Wed Apr 7 04:59:55 EDT 2021

On Wednesday 07 April 2021 at 10:40:54, Ulrich Windl wrote:

> >>> Ken Gaillot <kgaillot at redhat.com> schrieb am 06.04.2021 um 15:58
> > On Tue, 2021-04-06 at 09:15 +0200, Ulrich Windl wrote:

> >> Sorry I don't get it: If you have a timestamp for each failure-
> >> timeout, what's so hard to put all the fail counts that are older than
> >> failure-timeout on a list, and then reset that list to zero?
> > 
> > That's exactly the issue -- we don't have a timestamp for each failure.
> > Only the most recent failed operation, and the total fail count (per
> > resource and operation), are stored in the CIB status.
> > 
> > We could store all failures in the CIB, but that would be a significant
> > project, and we'd need new options to keep the current behavior as the
> > default.
> 
> I still don't quite get it: Some failing operation increases the
> fail-count, and the time stamp for the failing operation is recorded
> (crm_mon can display it). So solving this problem (saving the last time
> for each fail count) doesn't look so hard to do.

For the avoidance of doubt, I (who started this thread) have solved my problem 
by following the advice from Reid Wahl - I was putting the "failure-timeout" 
parameter into the incorrect section of mt resource definition.  Moving it to 
the "meta" section has resolved my problem.

The way it works now makes completely good sense to me:

1. A failure happens, and gets corrected.

2. Provided no further failure of that resource occurs within the failure-
timeout setting, the failure gets forgotten about.

3. If a further failure of the resource does occur within failure-timeout, the 
original timestamp is discarded, the failure count is incremented, and the 
timestamp of the new failure is used to check whether there's another failure 
within failure-timeout of *that*

4. If no further failure occurs within failure-timeout of the most recent 
failure timestamp, all previous failures are forgotten.

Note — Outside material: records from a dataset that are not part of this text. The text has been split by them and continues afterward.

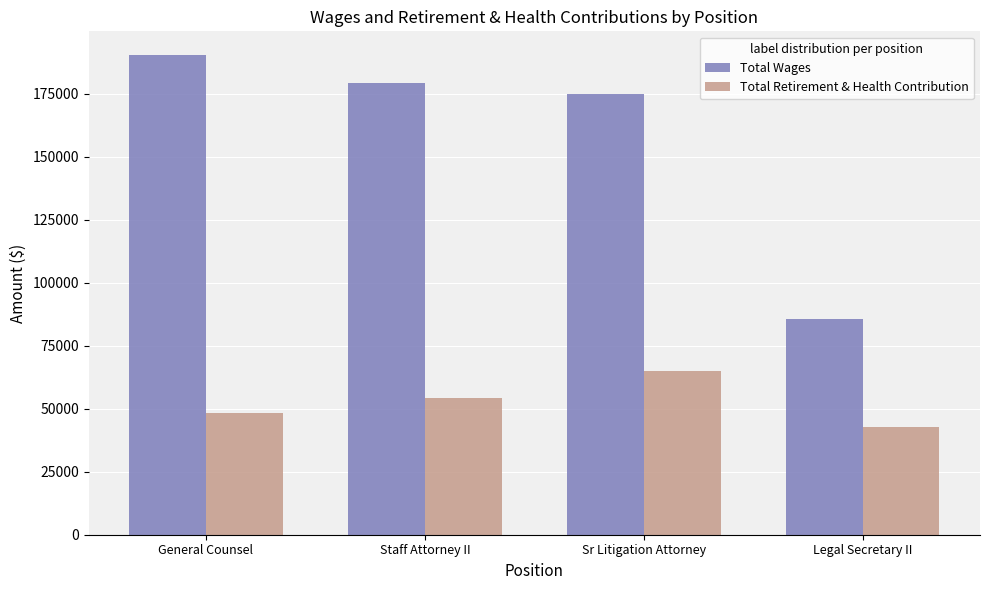

What is the total value across all series at General Counsel?

238762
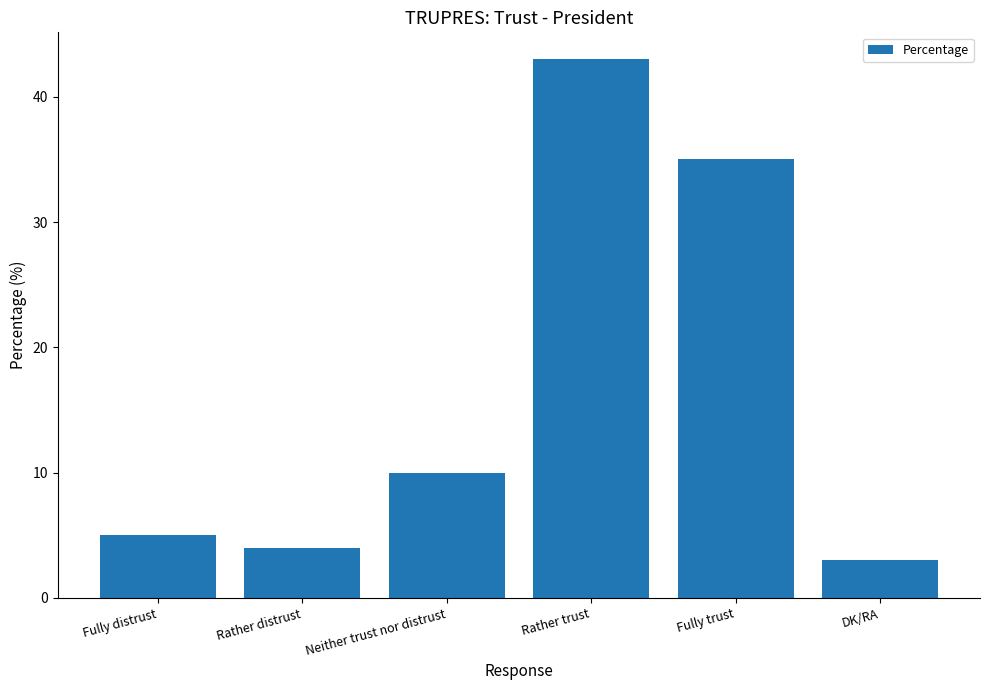

What is the label of the 4th bar from the right?

Neither trust nor distrust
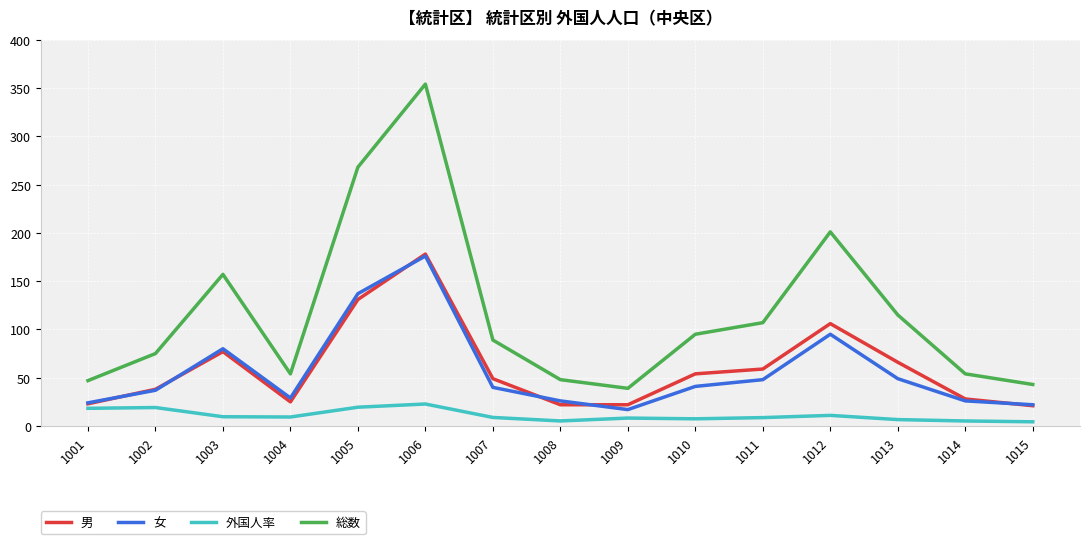

What is the highest value of the 外国人率 series?

22.8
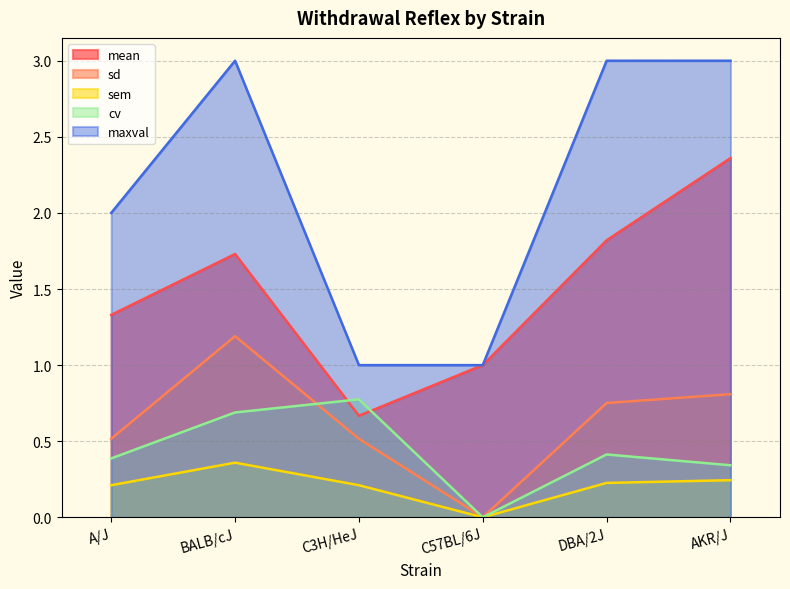

True or false: cv and maxval cross at least once.

False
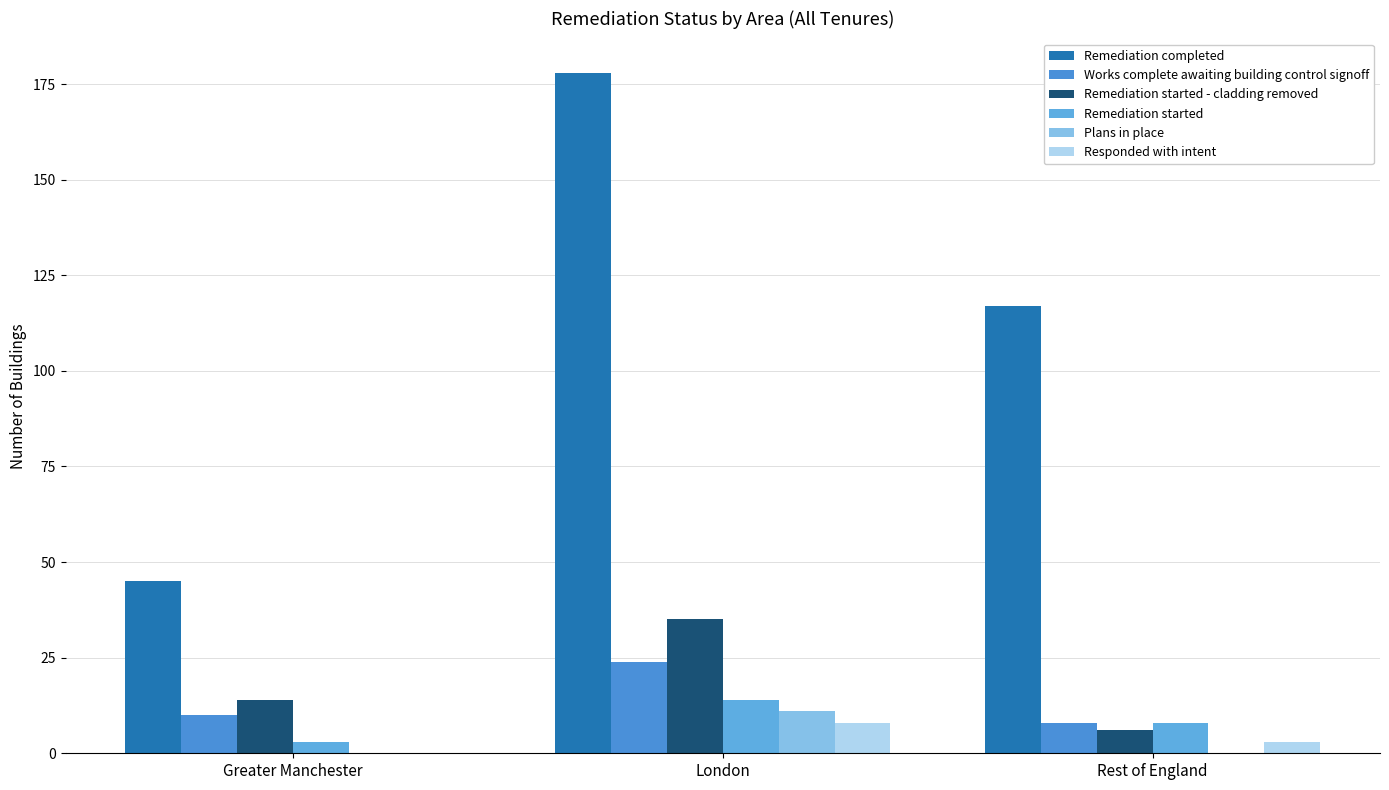

What is the sum of the Remediation completed values at London and Greater Manchester?

223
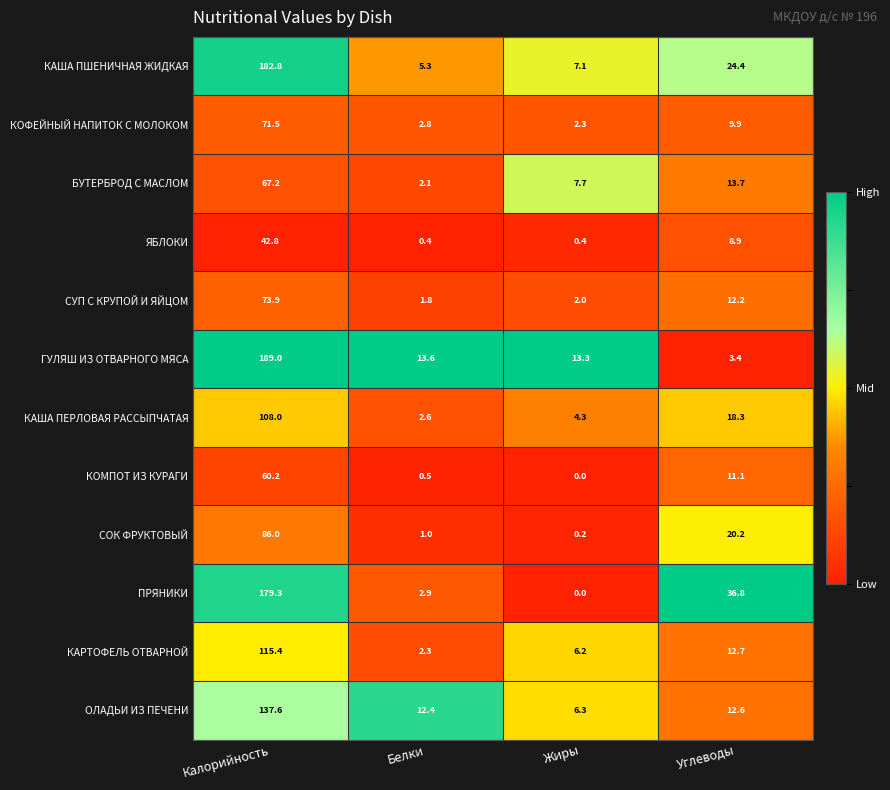

Rank the series at Углеводы from lowest to highest value.

ГУЛЯШ ИЗ ОТВАРНОГО МЯСА, ЯБЛОКИ, КОФЕЙНЫЙ НАПИТОК С МОЛОКОМ, КОМПОТ ИЗ КУРАГИ, СУП С КРУПОЙ И ЯЙЦОМ, ОЛАДЬИ ИЗ ПЕЧЕНИ, КАРТОФЕЛЬ ОТВАРНОЙ, БУТЕРБРОД С МАСЛОМ, КАША ПЕРЛОВАЯ РАССЫПЧАТАЯ, СОК ФРУКТОВЫЙ, КАША ПШЕНИЧНАЯ ЖИДКАЯ, ПРЯНИКИ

5. If enough failures occur within failure-timeout *of each other* then the 
failure count gets incremented to the point where the resource gets moved to 
another node.

Regards,

Antony.

-- 
"It wouldn't be a good idea to talk about him behind his back in front of 
him."

 - murble

                                                   Please reply to the list;
                                                         please *don't* CC me.